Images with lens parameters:
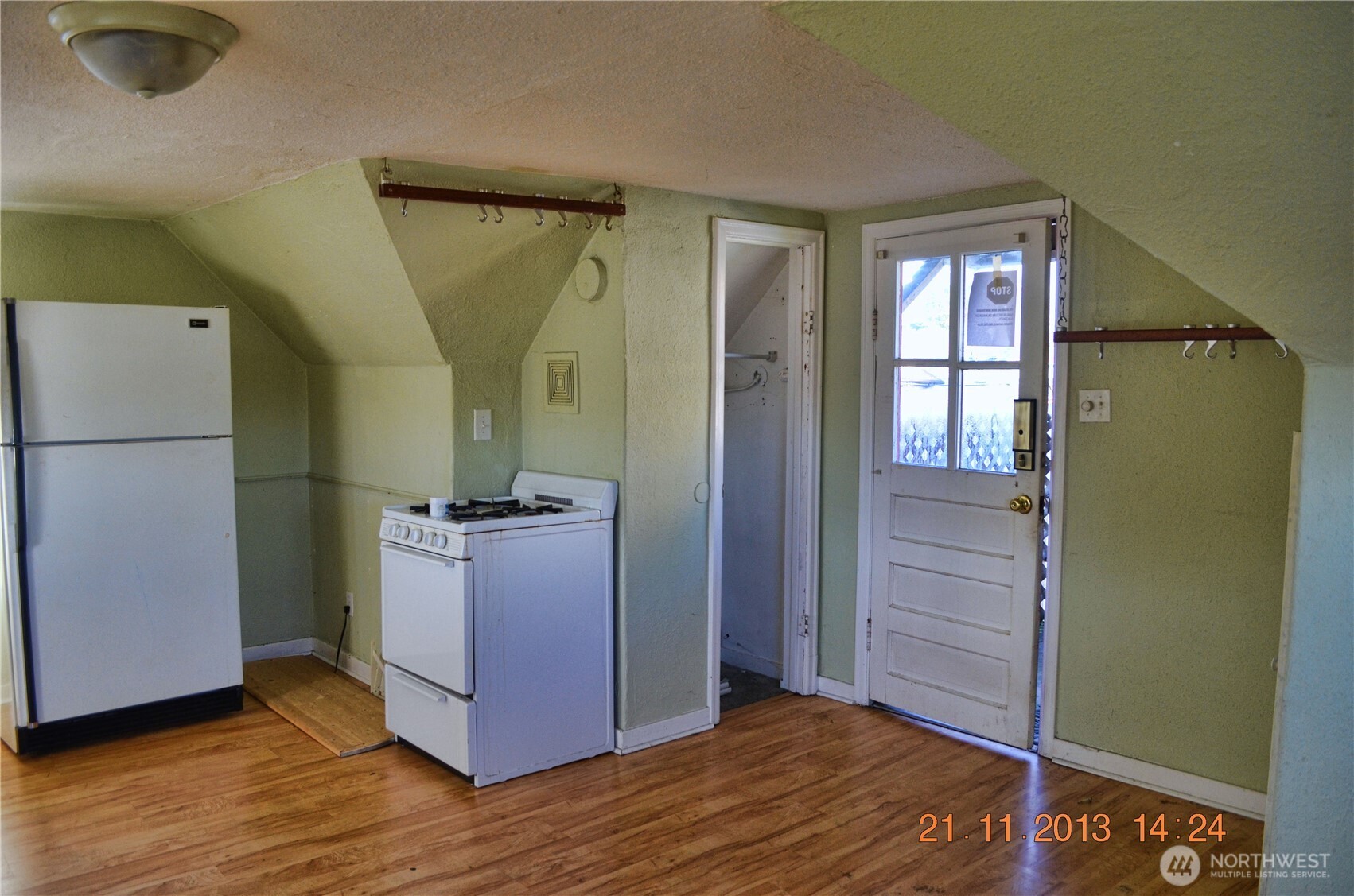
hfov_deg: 67.5
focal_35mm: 27
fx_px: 1013
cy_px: 448
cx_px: 677
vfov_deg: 47.7
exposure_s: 1/80
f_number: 4.5
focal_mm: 18
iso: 400
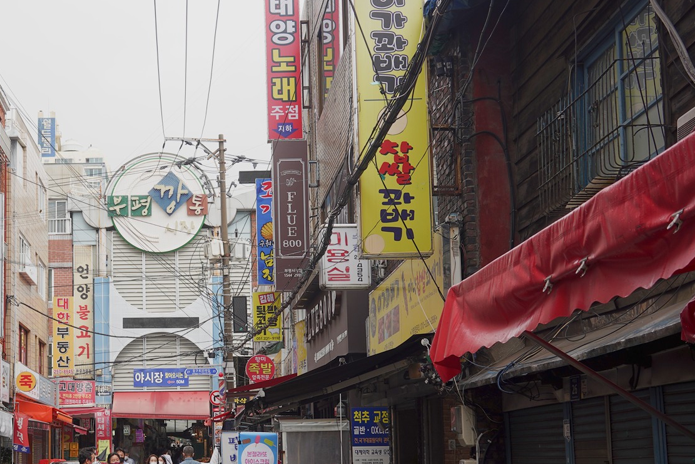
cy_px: 310
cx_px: 163
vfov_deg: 21.5
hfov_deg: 31.3
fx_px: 1216
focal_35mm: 63
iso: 100
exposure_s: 1/100
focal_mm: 35
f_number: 8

• [EXERCISE DESCRIPTION]: The answer consists solely of the lines from the one holding "exposure_s: 1/80" through the last line of the entries above, set down verbatim, without any pictures.

• [ANSWER TO THE PROBLEM]:
exposure_s: 1/80
f_number: 4.5
focal_mm: 18
iso: 400
cy_px: 310
cx_px: 163
vfov_deg: 21.5
hfov_deg: 31.3
fx_px: 1216
focal_35mm: 63
iso: 100
exposure_s: 1/100
focal_mm: 35
f_number: 8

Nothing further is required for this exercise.